A cette perspective, notre magistrat se désole. Il pense que cette rétention, en plus d’être ubuesque, est illégale. Mais il ne connaît pas le moindre article de loi coréenne, et pour tout dire, il ignore même s’il existe des lois dans ce pays.

– Il a besoin d’un conseil : il a besoin d’un avocat !

– Arrête de répéter bêtement les slogans du Conseil National des Barreaux : tu feras moins la maligne quand tu verras arriver leur appel de cotisations.

Le lendemain de son placement en rétention, deux policiers conduisent entre quatre fers notre sympathique Français au tribunal, devant lequel l’attendent le juge du cru, le représentant du préfet et l’avocat de permanence. Notre magistrat français explique à son homologue coréen que personne ne l’a averti qu’une audience allait se tenir ; si tel avait été le cas, il aurait passé une veste et une cravate, prévenu son ambassade, sa famille, et demandé l’assistance d’un avocat réputé.

– C’est là que le juge coréen exhibe l’arrêt de la Cour de cassation française du 23 janvier 2008, qui énonce que dès lors que l’étranger est présent, entendu, et assisté d’un avocat, la procédure est régulière.

– Tout juste ! Bien entendu, le juge coréen (qui porte à son revers un pin’s de Kim Il-sung) ordonne la prolongation de la rétention de notre infortuné compatriote. Alors que ce dernier retourne dans sa cellule, un membre d’une ONG parvient à lui glisser les coordonnées d’un avocat travaillant en province, redouté de l’administration et reconnu par ses pairs.

– Quelqu’un qui aurait une base de données de droits des étrangers accessible en ligne, par exemple ?

– Mouais, tu me déconcentres. Donc, le retenu français appelle l’avocat coréen, qui lui promet son assistance et forme aussitôt appel de la décision du premier juge. Quelques jours plus tard, notre français enferraillé est emmené par les policiers devant la juridiction d’appel (toujours sans convocation préalable, et allez donc !) où l’attendent le Premier président de la Cour, le représentant du préfet… et un avocat d’office requis par le greffe. Protestations du retenu, qui réclame son avocat…

– … auxquelles le Premier président coréen oppose les arrêts du 3 mars 2010 rendus par la Cour de cassation française, laquelle considère qu’est régulière l’audience où l’étranger est assisté d’un avocat qui a été entendu en ses observations, lui même ayant la parole en dernier.

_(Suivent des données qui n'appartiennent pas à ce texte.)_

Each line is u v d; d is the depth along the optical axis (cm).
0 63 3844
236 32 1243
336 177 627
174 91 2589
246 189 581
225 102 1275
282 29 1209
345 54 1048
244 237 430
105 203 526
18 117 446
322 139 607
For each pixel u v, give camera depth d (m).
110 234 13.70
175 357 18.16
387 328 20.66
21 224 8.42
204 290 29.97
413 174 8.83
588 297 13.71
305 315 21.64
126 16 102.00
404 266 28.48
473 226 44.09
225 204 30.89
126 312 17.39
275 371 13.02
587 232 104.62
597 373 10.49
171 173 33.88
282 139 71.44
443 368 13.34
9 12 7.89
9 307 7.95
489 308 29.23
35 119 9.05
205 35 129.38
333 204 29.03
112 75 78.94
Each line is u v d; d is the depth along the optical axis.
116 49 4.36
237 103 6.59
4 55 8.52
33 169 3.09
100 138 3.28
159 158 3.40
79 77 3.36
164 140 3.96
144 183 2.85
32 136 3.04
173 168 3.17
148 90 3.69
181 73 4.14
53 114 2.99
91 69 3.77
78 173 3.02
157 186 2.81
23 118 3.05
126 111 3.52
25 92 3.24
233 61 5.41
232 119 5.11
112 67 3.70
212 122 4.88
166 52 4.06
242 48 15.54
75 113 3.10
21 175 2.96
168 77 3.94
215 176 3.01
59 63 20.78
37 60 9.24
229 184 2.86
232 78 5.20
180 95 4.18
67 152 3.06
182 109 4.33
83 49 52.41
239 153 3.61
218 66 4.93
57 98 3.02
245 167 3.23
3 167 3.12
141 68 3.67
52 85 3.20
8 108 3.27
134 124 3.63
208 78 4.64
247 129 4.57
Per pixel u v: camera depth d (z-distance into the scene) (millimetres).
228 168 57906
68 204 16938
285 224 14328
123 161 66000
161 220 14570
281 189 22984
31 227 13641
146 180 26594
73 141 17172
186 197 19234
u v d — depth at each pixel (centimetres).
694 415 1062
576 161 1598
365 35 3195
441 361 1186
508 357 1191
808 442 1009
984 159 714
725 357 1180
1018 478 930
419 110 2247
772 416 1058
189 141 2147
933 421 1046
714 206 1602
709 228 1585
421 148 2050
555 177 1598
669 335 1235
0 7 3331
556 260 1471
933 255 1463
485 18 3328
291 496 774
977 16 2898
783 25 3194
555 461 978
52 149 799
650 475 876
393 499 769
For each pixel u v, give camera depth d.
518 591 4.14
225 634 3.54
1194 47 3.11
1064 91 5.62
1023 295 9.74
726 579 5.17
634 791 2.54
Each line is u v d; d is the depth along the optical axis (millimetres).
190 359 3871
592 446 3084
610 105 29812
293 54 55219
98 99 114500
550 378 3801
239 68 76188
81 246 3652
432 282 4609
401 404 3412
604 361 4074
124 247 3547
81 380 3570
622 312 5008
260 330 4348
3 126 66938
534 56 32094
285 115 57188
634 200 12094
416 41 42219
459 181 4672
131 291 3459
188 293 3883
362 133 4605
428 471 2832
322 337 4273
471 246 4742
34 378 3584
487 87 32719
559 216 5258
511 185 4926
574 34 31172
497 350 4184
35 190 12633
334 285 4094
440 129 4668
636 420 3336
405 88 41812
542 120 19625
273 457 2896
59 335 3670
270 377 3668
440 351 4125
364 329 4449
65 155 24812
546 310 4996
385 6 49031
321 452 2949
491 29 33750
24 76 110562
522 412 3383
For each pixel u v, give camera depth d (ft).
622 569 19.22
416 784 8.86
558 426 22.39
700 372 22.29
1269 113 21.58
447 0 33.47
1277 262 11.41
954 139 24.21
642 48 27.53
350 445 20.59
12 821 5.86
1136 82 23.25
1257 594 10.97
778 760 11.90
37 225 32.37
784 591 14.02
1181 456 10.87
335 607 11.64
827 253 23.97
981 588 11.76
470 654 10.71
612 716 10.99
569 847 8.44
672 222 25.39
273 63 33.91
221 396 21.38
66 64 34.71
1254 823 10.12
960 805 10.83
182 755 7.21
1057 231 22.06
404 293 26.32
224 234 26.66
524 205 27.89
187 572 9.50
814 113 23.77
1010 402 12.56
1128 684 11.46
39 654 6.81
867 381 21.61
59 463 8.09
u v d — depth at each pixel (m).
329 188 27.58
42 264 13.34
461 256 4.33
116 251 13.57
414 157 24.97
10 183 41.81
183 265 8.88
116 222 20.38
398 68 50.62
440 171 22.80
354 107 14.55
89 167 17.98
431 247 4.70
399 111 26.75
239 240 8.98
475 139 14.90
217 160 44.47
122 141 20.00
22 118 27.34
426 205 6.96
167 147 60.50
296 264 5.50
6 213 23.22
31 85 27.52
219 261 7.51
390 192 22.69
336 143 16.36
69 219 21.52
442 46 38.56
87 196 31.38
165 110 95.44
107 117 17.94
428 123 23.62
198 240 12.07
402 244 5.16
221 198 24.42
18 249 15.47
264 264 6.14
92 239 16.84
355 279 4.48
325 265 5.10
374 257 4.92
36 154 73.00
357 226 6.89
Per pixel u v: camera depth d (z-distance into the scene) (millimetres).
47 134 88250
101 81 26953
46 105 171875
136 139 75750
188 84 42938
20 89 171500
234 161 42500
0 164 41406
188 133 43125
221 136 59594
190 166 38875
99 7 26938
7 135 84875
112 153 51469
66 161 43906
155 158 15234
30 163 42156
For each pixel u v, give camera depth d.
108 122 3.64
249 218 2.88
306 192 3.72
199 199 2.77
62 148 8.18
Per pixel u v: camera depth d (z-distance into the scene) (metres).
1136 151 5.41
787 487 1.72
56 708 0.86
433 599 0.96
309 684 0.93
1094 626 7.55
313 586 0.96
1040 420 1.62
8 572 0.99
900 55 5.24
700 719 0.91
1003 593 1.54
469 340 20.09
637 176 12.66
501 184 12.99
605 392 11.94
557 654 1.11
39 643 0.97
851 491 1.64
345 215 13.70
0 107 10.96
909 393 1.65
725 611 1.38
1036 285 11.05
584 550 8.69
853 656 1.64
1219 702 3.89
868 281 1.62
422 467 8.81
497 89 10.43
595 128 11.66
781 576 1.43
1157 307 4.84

– Bingo ! Et pour ceux qui s’étonneraient que les juges asiatiques connaissent si bien l’actualité judiciaire parisienne : c’est tout simplement parce que la jurisprudence française est pour la justice nord-coréenne une grande source d’inspiration.

 

– Je comprends mieux à présent. Dans votre affaire, votre client souhaitait votre intervention (dame ! vous l’aviez libéré). Mais, sans rien lui demander, la Cour a préféré lui désigner un autre avocat. C’est comme si votre épouse, qui est artiste-peintre, s’absentait en laissant quelques instants son chevalet, et lorsqu’elle revenait, découvrait que quelqu’un d’autre avait terminé le tableau à sa place.

– Absolument. Pour la magistrature, ces arrêts constituent une nette avancée. Nous savions déjà que l’avocat ne peut pas choisir son juge ; nous apprenons aujourd’hui que le juge peut choisir son avocat. Bientôt, les ” hommes en noir ” ne seront plus guère que des pantins interchangeables, dont la robe sera juste bonne à servir d’essuie-tout à la procédure, pour la rendre nette de toute irrégularité et brillante du halo de la justice. Il suffira maintenant qu’un homme habillé de sombre s’asseye aux côtés de l’étranger, et hop ! tout deviendra permis.

– Vous oubliez l’obligation pour le Premier président de donner la parole en dernier au retenu.

– Tu as raison, Julie, cela change tout !… Jusqu’au 3 mars 2010, la Cour de cassation exigeait que l’avocat de l’étranger soit avisé de l’audience. Pour cela, elle se référait, non pas au principe du libre choix de l’avocat par le justiciable, mais plus solennellement au « principe du respect des droits de la défense ».

– Et les arrêts du 3 mars 2010, qui disent le contraire, visent quel principe ?

– Aucun principe. Le respect des droits de la défense ne doit pas être, tout bien réfléchi, si important que cela.